I’ve written regularly about the need to move to HIPAA compliant text messaging, because Texting (SMS) is NOT HIPAA Secure. To add to that, I recently wrote a post on EMR and EHR about Why Secure Text Messaging is Better than SMS. I throw out the whole “fear of HIPAA” component and paint a picture for why every organization should be moving to a secure text message solution instead of using SMS.
While I think a business case can be made for secure text messaging in healthcare over SMS without using HIPAA, the HIPAA implications are important as well. In fact, imprivata has put out The CIO’s Guide to HIPAA Compliant Text Messaging where they make a good case for why HIPAA compliant text messaging is important and how to get there.
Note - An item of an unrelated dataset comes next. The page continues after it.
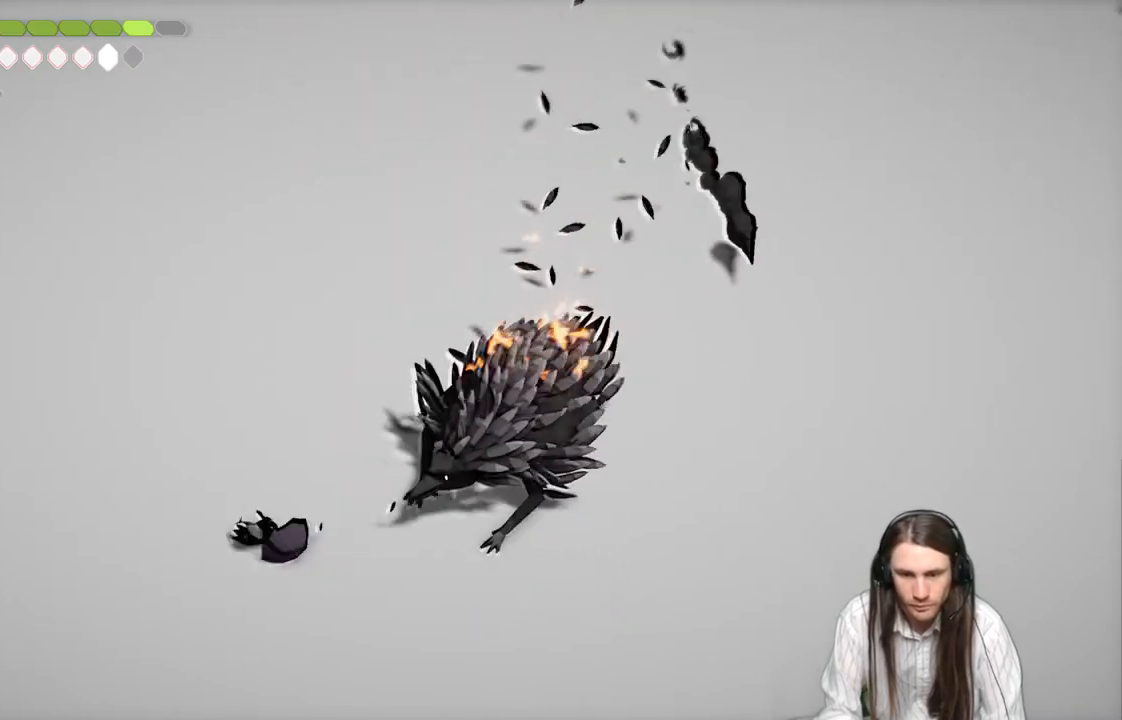
{"buttons": ["B"], "left_stick": "up", "right_stick": "center", "events": [[367, "B", "down"]]}
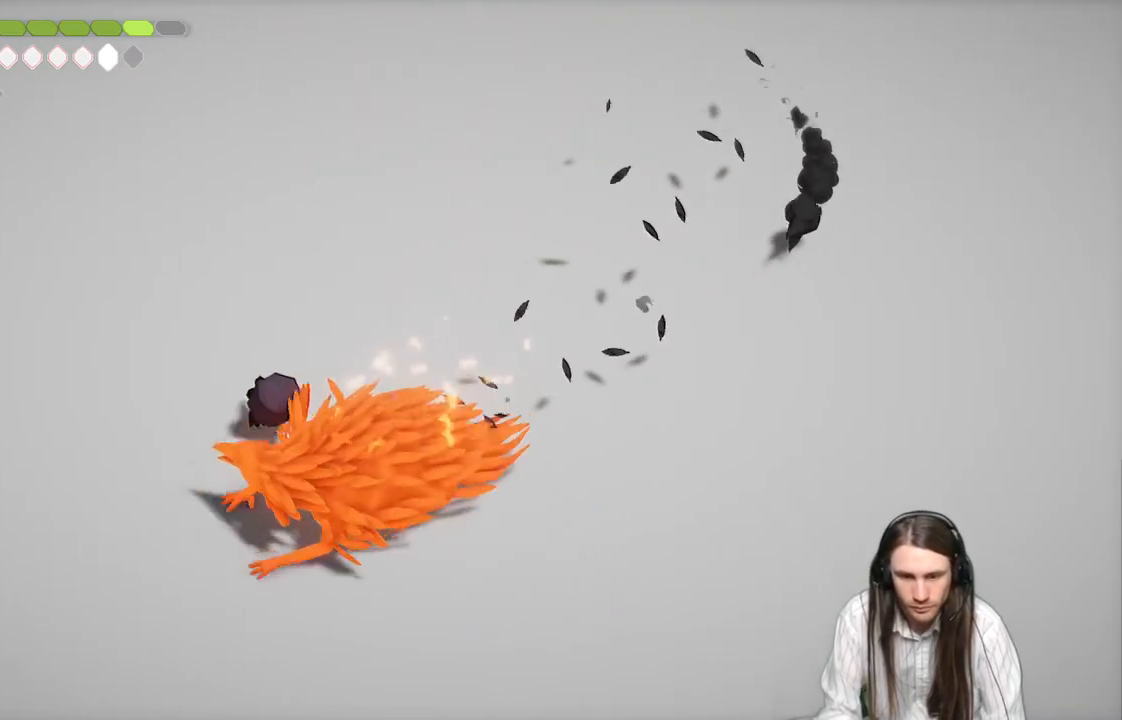
{"buttons": [], "left_stick": "down-right", "right_stick": "center", "events": [[83, "B", "up"], [200, "left_stick", "up-right"], [467, "left_stick", "down-right"]]}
The whitepaper suggests that you have to start with Policy, then choose a Product, and then put it into Practice. Sounds like pretty much every health IT project, no? However, the guide also offers a series of really great checklists that can help you make sure you’re covering all of your bases when it comes to implementing a secure text message strategy.
Of course, the biggest challenge to all of this is that everyone is so busy with MU stage 2 and ICD-10. However, when the HIPAA auditors come knocking, I wouldn’t want to be an organization without a secure text message solution. The best way to battle non-HIPAA compliant SMS messaging in your organization is to provide them an alternative.
Full Disclosure: I’m an adviser to HIPAA compliant messaging company docBeat.